Early Career Showcase: Two NE CSC Postdoctoral Fellows will present on their work as an early career climate and natural resources scientist.
"Climate Effects on Brook Trout Populations" Dan Hocking, USGS
As ectotherms, most stream vertebrates are highly sensitive to changes in temperature in addition to precipitation and related flow conditions. This makes stream-inhabiting vertebrates, such as fish and amphibians, particularly vulnerable to climate change. The first step in understanding potential effects of future environmental changes was to model the relationships between climatic and landscape conditions and populations. At the broadest and coarsest scale, we modeled the probability of occupancy of brook trout as a function of temperature, precipitation, and landscape characteristics. We used this model to forecast occupancy under future climate and emissions scenarios. We also explored the tolerance of brook trout to changes in temperature and forest cover to map and identify areas of particular vulnerability and opportunities for mitigation through forest manipulation. At a smaller watershed scale, we estimated brook trout abundance using a spatiotemporal model with Gaussian Markov Random Fields to address autocorrelation within a stream network. This allows us to make unbiased predictions of abundance over time in response to climatic changes. Finally, we have an ongoing project with scientists and managers to understand how climate may alter the interactions among stream vertebrates and whether land protection decisions are sensitive to uncertainties in future climate conditions.

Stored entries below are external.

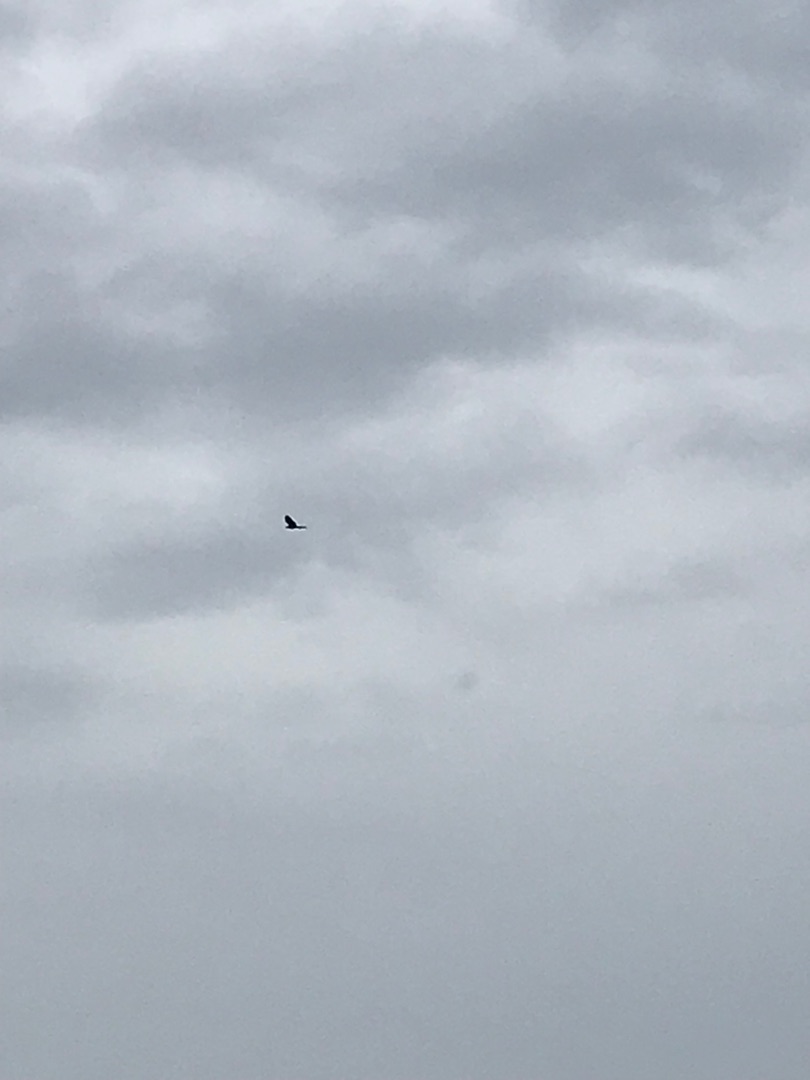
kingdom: Animalia
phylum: Chordata
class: Aves
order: Accipitriformes
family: Accipitridae
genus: Milvus
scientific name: Milvus milvus
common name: Rød glente
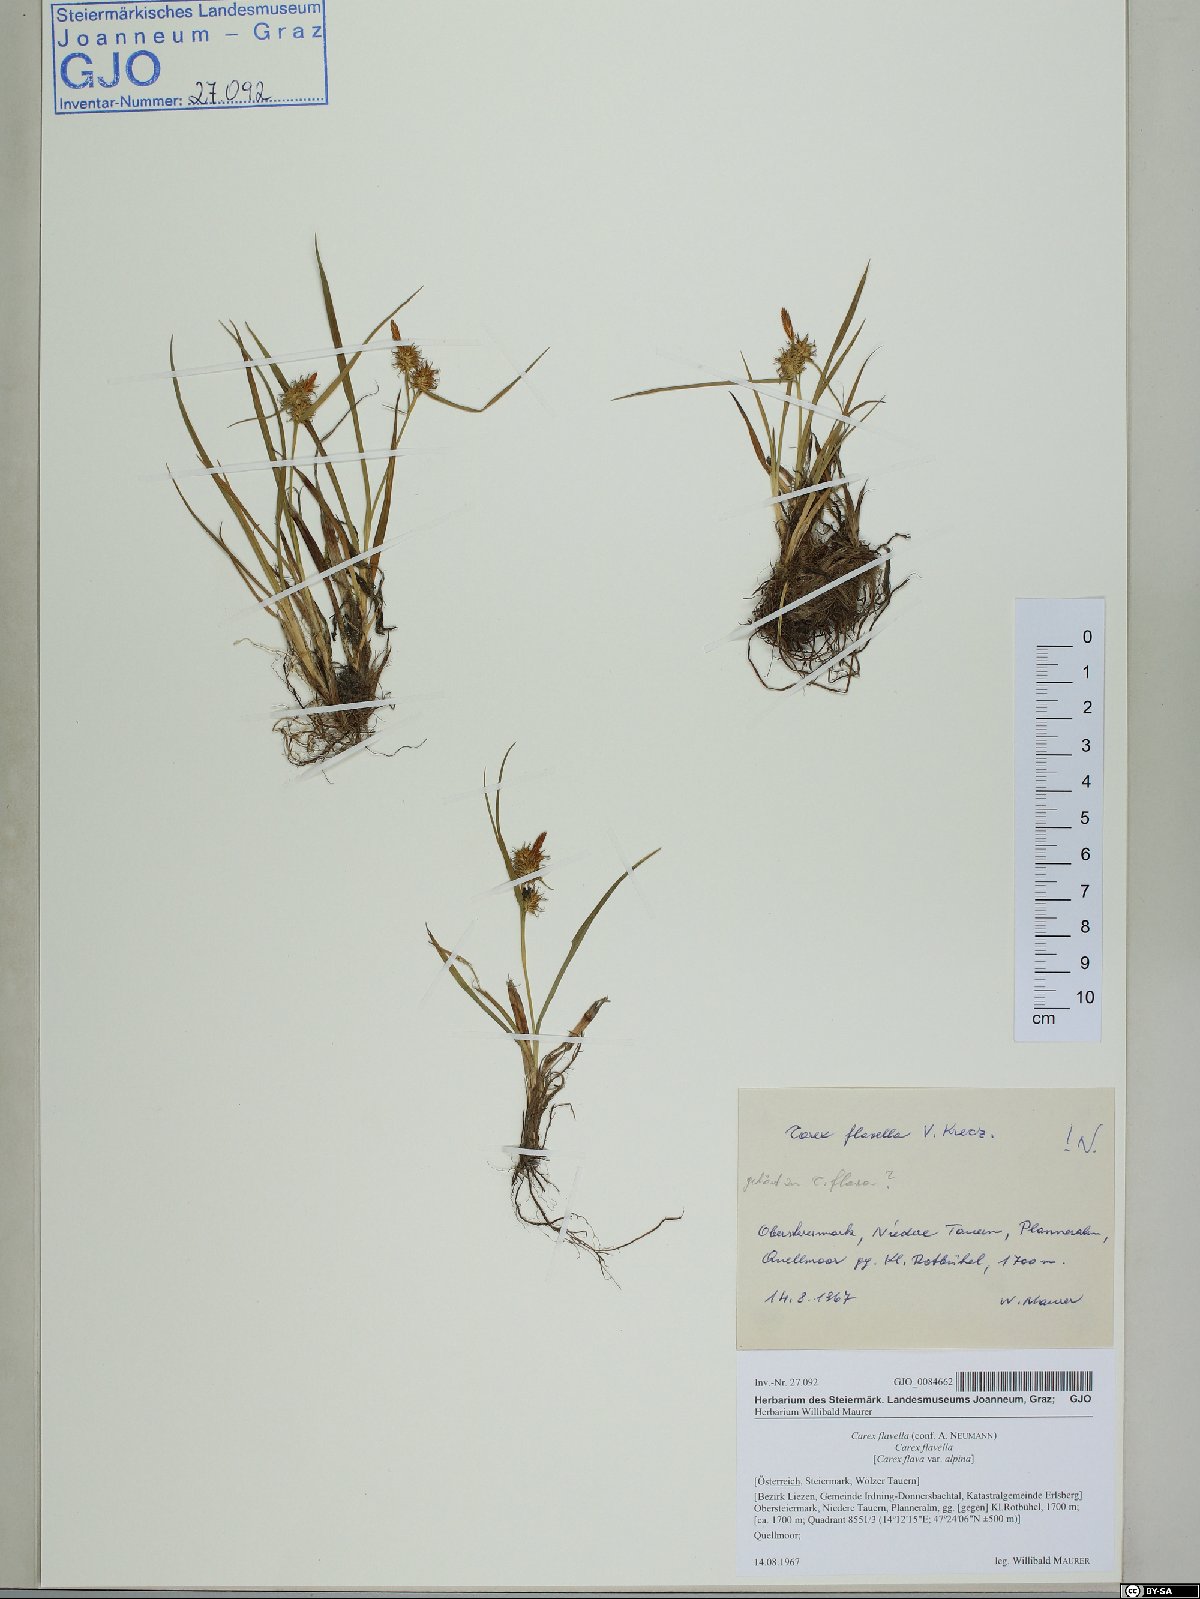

Daniel Hocking is currently a USGS Mendenhall Postdoctoral Fellow funded in part through the Northeast Climate Science Center. He received a BS in Environmental Conservation from the University of New Hampshire, a Masters in Biological Sciences from the University of Missouri, and a Doctorate in Natural Resources and Environmental Science from the University of New Hampshire. He uses a combination of experiments, field surveys, and quantitative methods to study the effects of land-use and climate change on fish and wildlife populations. Dan currently lives in Dover, NH.
“Forest Biomass and Species Distributions Under Climate Change in the Northeastern U.S: Accounting for Population Dynamics and Harvest Effects” Wen Wang, University of Missouri
Forests in the Northeastern United States are currently in the early- and mid-successional stages recovering from historical land use. Succession, harvest, and climate are potentially important factors affecting forest structure and distribution in the region. We used the LANDIS PRO forest landscape model to simulate forest succession, harvest, and climate change to predict aboveground biomass (AGB) and tree species distribution changes from 2000 to 2300 in the Northeastern United States. We found total AGB increased from 2000 to 2120 irrespective of any climate scenario, followed by slight decline as trees aged and died, but then increased again to 2300. Total AGB averaged 10% greater under CGCM A2 and GFDL A1FI than for under PCM B1 and current climate. Climate change effects on tree species distribution were not evident from 2000 to 2100. However by 2300, occurrence of northern hardwood maple/beech/birch forest species and spruce/fir forest species decreased in occurrence and central hardwood and southern tree species increased in occurrence and shifted northward. We concluded that the future dynamics of forest biomass were primarily attributed to succession but warmer climates had positive effects on forest biomass. Southern species and central hardwood tree species increased at the expense of the Northern Hardwood and Spruce-Fir forest species under warming climates.
Wen J. Wang is a post-doctoral researcher with the University of Missouri and the Northeast Climate Science Center. She received her Master’s degree in Ecology from Chinese Academy of Sciences and Ph.D in Forestry from the University of Missouri. She mainly focuses on Landscape Ecology, Forest Ecology, Landscape Modeling, and Climate Change. Her research addresses large-scale ecosystem dynamics in forests in the eastern United States including forest species composition shift and their impact on biomass and carbon sinks and adaptation of tree species to climate change.